Don’t get caught believing these five common misconceptions, or your entire strategy could fall apart.
If you want to be successful in the SEO game, you have to be objective. You have to be unbiased, think critically about everything you see and read, and run your own tests to observe the data and apply the relevant changes to your approach. If you start believing things just because they sound good or because your instinct tells you they’re true, you start getting in trouble.
Because Google is so secretive about the nature of its search algorithm, there’s a lot of room for misconceptions and flat-out lies by deceitful companies. However, if you buy into these misconceptions, it could lead your campaign in the wrong direction, possibly compromising your results for the long-term.
Don’t buy into these five all-too-common misconceptions about SEO:
- More links mean higher ranks. It’s true that you need backlinks to succeed in SEO, but that doesn’t mean you should build links blindly on external sites—doing so could earn you a penalty. Instead, build links naturally by writing great content that people want to link to.

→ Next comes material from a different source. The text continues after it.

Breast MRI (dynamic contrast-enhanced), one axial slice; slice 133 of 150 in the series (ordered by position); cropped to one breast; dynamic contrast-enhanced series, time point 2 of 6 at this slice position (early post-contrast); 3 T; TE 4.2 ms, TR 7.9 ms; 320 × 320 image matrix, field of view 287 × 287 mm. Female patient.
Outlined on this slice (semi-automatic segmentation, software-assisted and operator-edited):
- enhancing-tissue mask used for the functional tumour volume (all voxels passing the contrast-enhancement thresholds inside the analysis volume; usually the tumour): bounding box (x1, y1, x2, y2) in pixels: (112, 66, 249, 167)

- Keywords are your gateway to success. They used to be, but today’s search engines use a process called “semantic search” to recognize natural human language. Don’t stuff keywords into your content; write naturally.
- Google is all that matters. Bing is getting nearly a third of all search traffic, and new search engines like DuckDuckGo are starting to emerge. Don’t pigeonhole yourself into only caring about Google.
- It’s impossible to measure your ROI. All you need to do is measure your inbound organic traffic, your total conversions from that traffic, and compare that monetary figure to how much you spend on SEO—just know that most SEO campaigns start with a low or negative ROI, and escalate sharply after a few months.
- Social media affects ranks. It actually does, but only indirectly. Greater shares on social media lead to more visibility, more visits, and eventually more links, which are what you really want.
Don’t believe everything that you hear—always consult multiple sources, rely on hard data, and when in doubt, ask a known expert in the field. SEO is too volatile and unpredictable a field to gamble with.